(Dataset entries)
== == ==

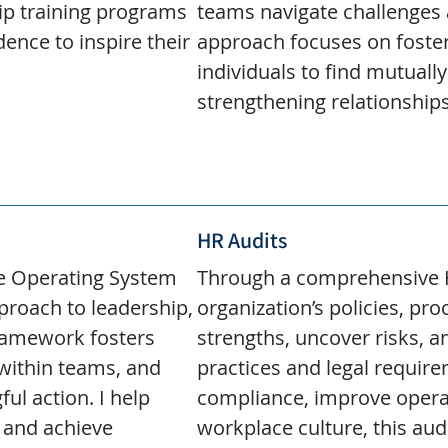
ip training programs
teams navigate challenges 
dence to inspire their
approach focuses on foste
individuals to find mutually
strengthening relationship
HR Audits
ve Operating System
Through a comprehensive HR
approach to leadership,
organization’s policies, pr
ramework fosters
strengths, uncover risks, 
within teams, and
practices and legal requir
ul action. I help
compliance, improve operat
 and achieve
workplace culture, this aud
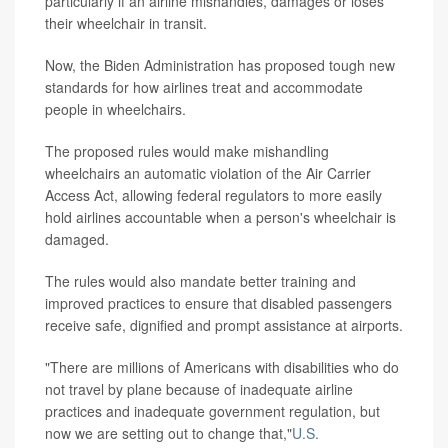
particularly if an airline mishandles, damages or loses
their wheelchair in transit.
Now, the Biden Administration has proposed tough new
standards for how airlines treat and accommodate
people in wheelchairs.
The proposed rules would make mishandling
wheelchairs an automatic violation of the Air Carrier
Access Act, allowing federal regulators to more easily
hold airlines accountable when a person's wheelchair is
damaged.
The rules would also mandate better training and
improved practices to ensure that disabled passengers
receive safe, dignified and prompt assistance at airports.
"There are millions of Americans with disabilities who do
not travel by plane because of inadequate airline
practices and inadequate government regulation, but
now we are setting out to change that,"
U.S.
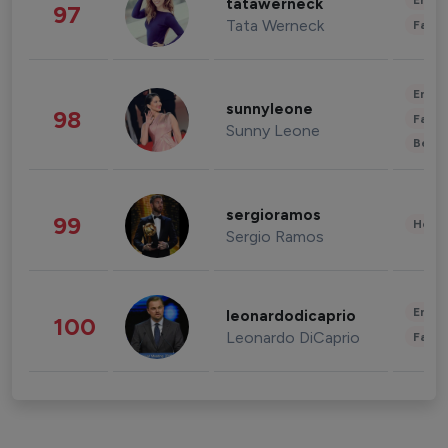
Enter
tatawerneck
97
Tata Werneck
Fashi
Enter
sunnyleone
98
Fashi
Sunny Leone
Beau
sergioramos
99
Healt
Sergio Ramos
Enter
leonardodicaprio
100
Leonardo DiCaprio
Fashi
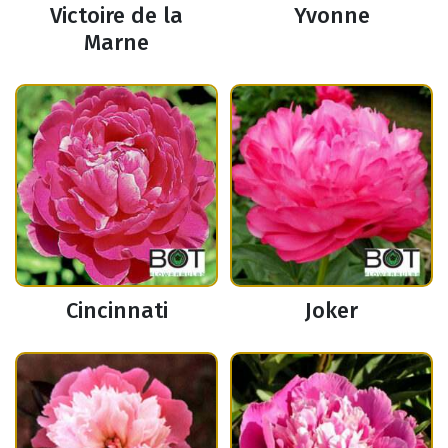
Victoire de la
Yvonne
Marne
Cincinnati
Joker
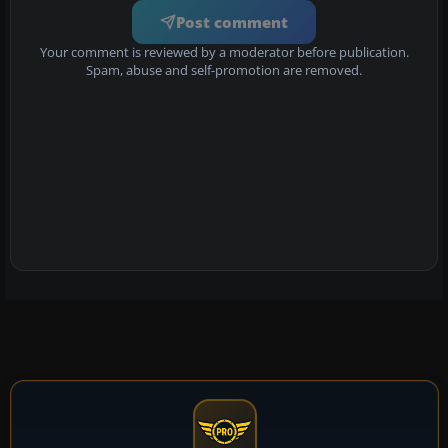
Post comment
Your comment is reviewed by a moderator before publication.
Spam, abuse and self-promotion are removed.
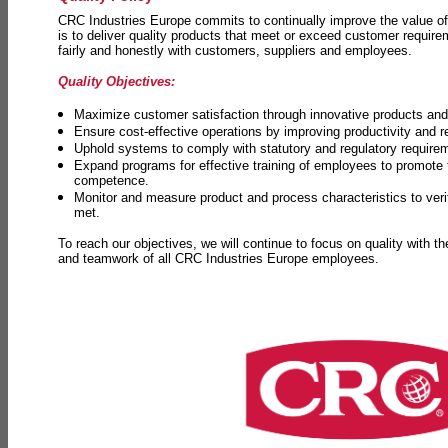
CRC Industries Europe commits to continually improve the value of
is to deliver quality products that meet or exceed customer requir
fairly and honestly with customers, suppliers and employees.
Quality Objectives:
Maximize customer satisfaction through innovative products and 
Ensure cost-effective operations by improving productivity and 
Uphold systems to comply with statutory and regulatory require
Expand programs for effective training of employees to promot
competence.
Monitor and measure product and process characteristics to ver
met.
To reach our objectives, we will continue to focus on quality with t
and teamwork of all CRC Industries Europe employees.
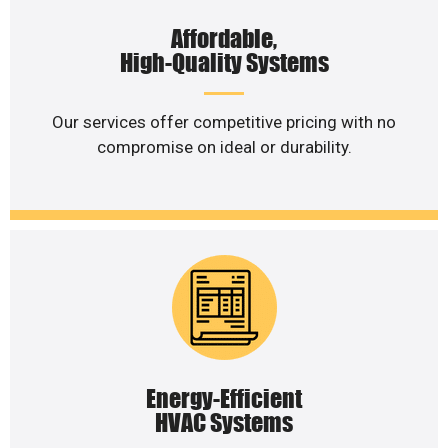
Affordable,
High-Quality Systems
Our services offer competitive pricing with no
compromise on ideal or durability.
Energy-Efficient
HVAC Systems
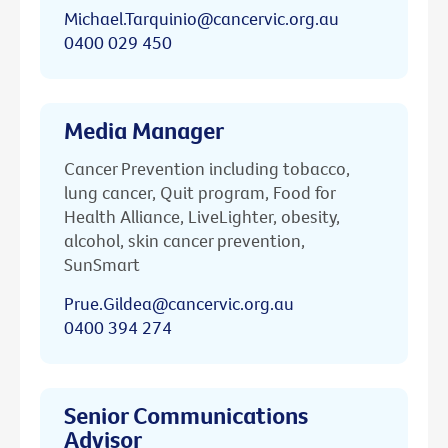
Michael.Tarquinio@cancervic.org.au
0400 029 450
Media Manager
Cancer Prevention including tobacco,
lung cancer, Quit program, Food for
Health Alliance, LiveLighter, obesity,
alcohol, skin cancer prevention,
SunSmart
Prue.Gildea@cancervic.org.au
0400 394 274
Senior Communications
Advisor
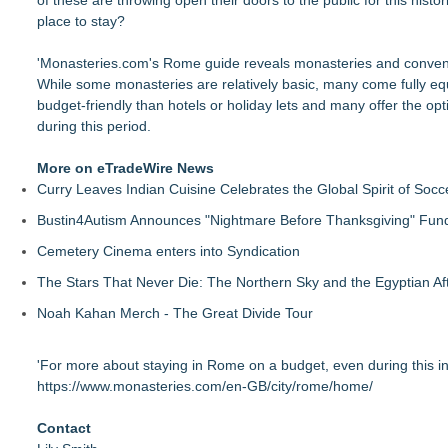
of these are throwing open their doors to the public for this hist
place to stay?
'Monasteries.com's Rome
guide
reveals monasteries and convents 
While some monasteries are relatively basic, many come fully eq
budget-friendly than hotels or holiday lets and many offer the opt
during this period.
More on eTradeWire News
Curry Leaves Indian Cuisine Celebrates the Global Spirit of Socc
Bustin4Autism Announces "Nightmare Before Thanksgiving" Fund
Cemetery Cinema enters into Syndication
The Stars That Never Die: The Northern Sky and the Egyptian Aft
Noah Kahan Merch - The Great Divide Tour
'For more about staying in Rome on a budget, even during this incr
https://www.monasteries.com/en-GB/city/rome/home/
Contact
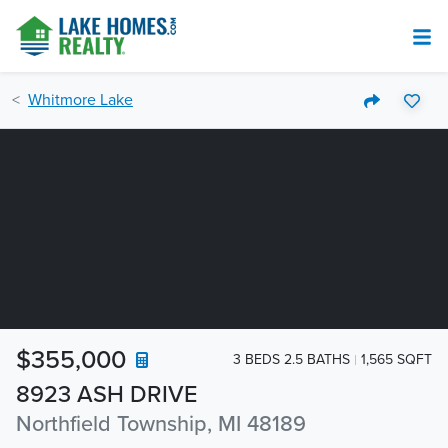
Whitmore Lake
$355,000
3 BEDS 2.5 BATHS
1,565 SQFT
8923 ASH DRIVE
Northfield Township, MI 48189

== == ==

WHAT TO WORK ON: Output every line above as a JSON list of strings, with one string per line. Omit blank lines and leave out the picture markers.

RESPONSE TO THE TASK:
[
  "ip training programs",
  "teams navigate challenges ",
  "dence to inspire their",
  "approach focuses on foste",
  "individuals to find mutually",
  "strengthening relationship",
  "HR Audits",
  "ve Operating System",
  "Through a comprehensive HR",
  "approach to leadership,",
  "organization’s policies, pr",
  "ramework fosters",
  "strengths, uncover risks, ",
  "within teams, and",
  "practices and legal requir",
  "ul action. I help",
  "compliance, improve operat",
  " and achieve",
  "workplace culture, this aud",
  "particularly if an airline mishandles, damages or loses",
  "their wheelchair in transit.",
  "Now, the Biden Administration has proposed tough new",
  "standards for how airlines treat and accommodate",
  "people in wheelchairs.",
  "The proposed rules would make mishandling",
  "wheelchairs an automatic violation of the Air Carrier",
  "Access Act, allowing federal regulators to more easily",
  "hold airlines accountable when a person's wheelchair is",
  "damaged.",
  "The rules would also mandate better training and",
  "improved practices to ensure that disabled passengers",
  "receive safe, dignified and prompt assistance at airports.",
  "\"There are millions of Americans with disabilities who do",
  "not travel by plane because of inadequate airline",
  "practices and inadequate government regulation, but",
  "now we are setting out to change that,\"",
  "U.S.",
  "Enter",
  "tatawerneck",
  "97",
  "Tata Werneck",
  "Fashi",
  "Enter",
  "sunnyleone",
  "98",
  "Fashi",
  "Sunny Leone",
  "Beau",
  "sergioramos",
  "99",
  "Healt",
  "Sergio Ramos",
  "Enter",
  "leonardodicaprio",
  "100",
  "Leonardo DiCaprio",
  "Fashi",
  "Victoire de la",
  "Yvonne",
  "Marne",
  "Cincinnati",
  "Joker",
  "Post comment",
  "Your comment is reviewed by a moderator before publication.",
  "Spam, abuse and self-promotion are removed.",
  "CRC Industries Europe commits to continually improve the value of",
  "is to deliver quality products that meet or exceed customer requir",
  "fairly and honestly with customers, suppliers and employees.",
  "Quality Objectives:",
  "Maximize customer satisfaction through innovative products and ",
  "Ensure cost-effective operations by improving productivity and ",
  "Uphold systems to comply with statutory and regulatory require",
  "Expand programs for effective training of employees to promot",
  "competence.",
  "Monitor and measure product and process characteristics to ver",
  "met.",
  "To reach our objectives, we will continue to focus on quality with t",
  "and teamwork of all CRC Industries Europe employees.",
  "Affordable,",
  "High-Quality Systems",
  "Our services offer competitive pricing with no",
  "compromise on ideal or durability.",
  "Energy-Efficient",
  "HVAC Systems",
  "Michael.Tarquinio@cancervic.org.au",
  "0400 029 450",
  "Media Manager",
  "Cancer Prevention including tobacco,",
  "lung cancer, Quit program, Food for",
  "Health Alliance, LiveLighter, obesity,",
  "alcohol, skin cancer prevention,",
  "SunSmart",
  "Prue.Gildea@cancervic.org.au",
  "0400 394 274",
  "Senior Communications",
  "Advisor",
  "of these are throwing open their doors to the public for this hist",
  "place to stay?",
  "'Monasteries.com's Rome",
  "guide",
  "reveals monasteries and convents ",
  "While some monasteries are relatively basic, many come fully eq",
  "budget-friendly than hotels or holiday lets and many offer the opt",
  "during this period.",
  "More on eTradeWire News",
  "Curry Leaves Indian Cuisine Celebrates the Global Spirit of Socc",
  "Bustin4Autism Announces \"Nightmare Before Thanksgiving\" Fund",
  "Cemetery Cinema enters into Syndication",
  "The Stars That Never Die: The Northern Sky and the Egyptian Aft",
  "Noah Kahan Merch - The Great Divide Tour",
  "'For more about staying in Rome on a budget, even during this incr",
  "https://www.monasteries.com/en-GB/city/rome/home/",
  "Contact",
  "Whitmore Lake",
  "$355,000",
  "3 BEDS 2.5 BATHS",
  "1,565 SQFT",
  "8923 ASH DRIVE",
  "Northfield Township, MI 48189"
]